Traveling solo with 15 cameras
Some time ago I took a trip to Piura, Peru. Chosen rather at random while poking around on the map, in part because I’d never heard of it. Also, I am not that likely to ever get there. My lizard brain tells me that there are no people living on the edges of the world where I can’t see them. My lizard brain also assumes that in the unlikely case that there are people across the curvature, life elsewhere is very different, sort of unimaginably so. I fight all that, but I can’t help but be mildly surprised at the normalcy of elsewhere every time I happen upon it.
I traveled in the Google car. I was in part curious whether it would feel intrusive to go look at life that had been photographed without its permission, in many cases without it being aware. It did not. I am a nosey parker. And really, who cares if someone at the other end of the world poked around trying to see what things are like in my backyard? I guess I am not at all that concerned about this much-vaunted privacy we are so enamored of, and the opportunity to learn seems very valuable.
Piura showed itself on Google maps (and satellite) to be hot, dry, and possessed of large casually-built favela-type neighborhoods — some of which appear to only recently have gotten water. All, however, appear to be laid out on the very regular grid that gives the city a new look. I could not tell you whether this is suburban sprawl where the development outraces the services or whether it is expansion that is caused by the poverty of the people who live here — or some mixture of the two.
The city itself is not nearly new. It was the third City so “founded” by Pizarro in South America, in 1532 at a location where people had been living ever since. Its population is a cultural (and presumably genetic) mixture of the indigenous population, Spanish, enslaved Africans, Chinese from Canton, and Roma pirates (Wikipedia –I want to know about that last part). Nowadays, Piura is known as the “Ciudad del eterno calor,” and it sure did look hot and dusty when I poked around — though more so in some places than others.The city gets its water and electricity from three rivers and attendant reservoirs, the the Piura, the Huancabamba and the Chira. And irrigation of the coastal plain: mangos, avocados, organic stuff. Stuff we eat.
I took a trip through a couple of neighborhoods on the edge of the reach of the Google car, some brand new and some a bit more settled, and peered into the shade by the side of the road to get a sense of life in Piura as it showed itself to a weird contraption driving though the street on a random day in February, 2013. As screen shot from Google in late December.
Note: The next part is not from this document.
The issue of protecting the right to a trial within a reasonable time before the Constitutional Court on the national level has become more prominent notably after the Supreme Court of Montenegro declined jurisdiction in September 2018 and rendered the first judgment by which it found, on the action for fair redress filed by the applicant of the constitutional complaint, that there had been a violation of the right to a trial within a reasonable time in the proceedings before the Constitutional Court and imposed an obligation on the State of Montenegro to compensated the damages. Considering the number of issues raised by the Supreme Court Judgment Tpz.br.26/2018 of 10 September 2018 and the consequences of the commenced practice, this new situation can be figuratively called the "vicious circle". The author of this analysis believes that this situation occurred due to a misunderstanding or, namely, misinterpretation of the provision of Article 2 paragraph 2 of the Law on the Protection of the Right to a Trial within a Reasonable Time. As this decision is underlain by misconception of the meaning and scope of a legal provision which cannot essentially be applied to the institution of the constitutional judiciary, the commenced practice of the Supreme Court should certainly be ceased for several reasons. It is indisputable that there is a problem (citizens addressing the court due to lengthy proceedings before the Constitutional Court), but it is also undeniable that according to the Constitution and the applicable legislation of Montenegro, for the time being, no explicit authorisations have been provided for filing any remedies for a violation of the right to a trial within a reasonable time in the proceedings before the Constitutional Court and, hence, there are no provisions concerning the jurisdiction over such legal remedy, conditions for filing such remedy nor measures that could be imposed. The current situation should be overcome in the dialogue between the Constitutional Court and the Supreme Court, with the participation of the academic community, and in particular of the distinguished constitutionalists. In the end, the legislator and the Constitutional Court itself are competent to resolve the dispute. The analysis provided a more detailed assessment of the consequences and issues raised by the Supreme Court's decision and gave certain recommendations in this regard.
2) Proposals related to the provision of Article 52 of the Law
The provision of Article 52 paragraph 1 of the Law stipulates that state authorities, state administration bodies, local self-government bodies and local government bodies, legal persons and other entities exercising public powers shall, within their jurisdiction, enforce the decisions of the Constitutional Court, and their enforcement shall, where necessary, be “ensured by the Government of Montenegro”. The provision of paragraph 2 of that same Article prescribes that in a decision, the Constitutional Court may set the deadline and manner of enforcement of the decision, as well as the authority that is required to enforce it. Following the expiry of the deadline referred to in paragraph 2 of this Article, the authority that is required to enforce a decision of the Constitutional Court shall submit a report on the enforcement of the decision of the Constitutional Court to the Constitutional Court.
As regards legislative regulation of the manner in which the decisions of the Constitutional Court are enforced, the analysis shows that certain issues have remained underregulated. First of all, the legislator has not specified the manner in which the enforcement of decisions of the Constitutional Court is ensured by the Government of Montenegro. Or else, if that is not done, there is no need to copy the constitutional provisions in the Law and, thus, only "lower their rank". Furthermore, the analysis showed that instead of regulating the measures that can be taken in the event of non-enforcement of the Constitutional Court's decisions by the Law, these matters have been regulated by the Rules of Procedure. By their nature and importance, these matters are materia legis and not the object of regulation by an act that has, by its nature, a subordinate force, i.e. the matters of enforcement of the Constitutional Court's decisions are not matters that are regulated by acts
Copyright on the photos Google 2013. Edited (cropped) by AgathaO
Wonderful idea. I am struck also by how “anywhere” the place is. Those dominant architectural forms are the exact same in Tangier, Puna, Phuket, Chicxulub… We are all using the same shapes and materials now, and the differences are more subtle, the effects of nature and culture on the same bedrock of brutal concrete modernism. I am anxious to live out this revolution in 3D printing. As bad as it may be for what is left of the environment, it is going to change the way we build after almost 100 years of stasis.
The stasis seems to me to be largely the US’s — which is, as you know, incredibly conservative and loath to invest in new ways of doing things. However I agree with you on increasing sameness, although I did see a place built of matting in this town that– even though it may have grown out of poverty, looked like a nice approach to building where it is hot. The development of this city is being “fueled” by irrigated ways of growing veggies in the desert and that, to me, seems madness. We build on beautiful farming soil in temperate climates and we grow our veggies in the desert. Wa?